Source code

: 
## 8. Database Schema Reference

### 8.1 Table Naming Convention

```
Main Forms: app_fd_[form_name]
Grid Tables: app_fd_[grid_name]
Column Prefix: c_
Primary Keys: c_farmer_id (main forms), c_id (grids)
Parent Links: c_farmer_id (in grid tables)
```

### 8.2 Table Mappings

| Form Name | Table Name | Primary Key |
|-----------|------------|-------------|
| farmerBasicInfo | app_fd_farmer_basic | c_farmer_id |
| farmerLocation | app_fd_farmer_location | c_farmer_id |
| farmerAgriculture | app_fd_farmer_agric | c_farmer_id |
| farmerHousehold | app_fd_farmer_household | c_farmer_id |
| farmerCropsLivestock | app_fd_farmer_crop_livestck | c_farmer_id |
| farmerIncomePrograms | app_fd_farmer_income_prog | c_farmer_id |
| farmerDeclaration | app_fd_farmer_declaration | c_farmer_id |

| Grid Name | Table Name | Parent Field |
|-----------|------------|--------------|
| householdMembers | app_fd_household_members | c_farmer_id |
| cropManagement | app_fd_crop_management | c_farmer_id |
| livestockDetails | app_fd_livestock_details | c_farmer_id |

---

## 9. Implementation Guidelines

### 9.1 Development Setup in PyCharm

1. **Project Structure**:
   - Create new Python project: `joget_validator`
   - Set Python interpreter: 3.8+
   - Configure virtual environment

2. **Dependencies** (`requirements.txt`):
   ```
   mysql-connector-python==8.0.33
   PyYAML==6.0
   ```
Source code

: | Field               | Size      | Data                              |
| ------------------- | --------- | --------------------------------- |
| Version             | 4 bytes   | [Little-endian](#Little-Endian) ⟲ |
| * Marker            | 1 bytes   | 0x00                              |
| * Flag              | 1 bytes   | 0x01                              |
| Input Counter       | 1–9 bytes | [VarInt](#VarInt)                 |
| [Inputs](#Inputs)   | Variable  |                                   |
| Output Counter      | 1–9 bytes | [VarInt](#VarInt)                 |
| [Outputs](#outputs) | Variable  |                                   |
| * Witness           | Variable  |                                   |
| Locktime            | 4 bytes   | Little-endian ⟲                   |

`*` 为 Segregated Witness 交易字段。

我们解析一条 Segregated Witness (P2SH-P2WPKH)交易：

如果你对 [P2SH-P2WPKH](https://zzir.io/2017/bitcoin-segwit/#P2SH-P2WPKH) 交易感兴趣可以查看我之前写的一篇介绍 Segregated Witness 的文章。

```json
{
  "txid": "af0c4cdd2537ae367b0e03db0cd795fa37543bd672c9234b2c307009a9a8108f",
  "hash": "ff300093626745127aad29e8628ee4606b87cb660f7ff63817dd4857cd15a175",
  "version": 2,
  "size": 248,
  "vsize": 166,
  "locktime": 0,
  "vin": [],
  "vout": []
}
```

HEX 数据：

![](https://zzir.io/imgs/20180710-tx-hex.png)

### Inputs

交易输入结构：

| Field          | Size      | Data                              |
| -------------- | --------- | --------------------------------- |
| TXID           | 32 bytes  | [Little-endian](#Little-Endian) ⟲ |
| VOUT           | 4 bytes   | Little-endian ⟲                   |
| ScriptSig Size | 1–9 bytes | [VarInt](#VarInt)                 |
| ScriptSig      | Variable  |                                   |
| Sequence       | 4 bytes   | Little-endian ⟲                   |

Instructions to follow
Lines before the one containing "ScriptSig Size |" stay out; reproduce that line and all the lines after it, through the end of the listing, exactly.

Expected answer
| ScriptSig Size | 1–9 bytes | [VarInt](#VarInt)                 |
| ScriptSig      | Variable  |                                   |
| Sequence       | 4 bytes   | Little-endian ⟲                   |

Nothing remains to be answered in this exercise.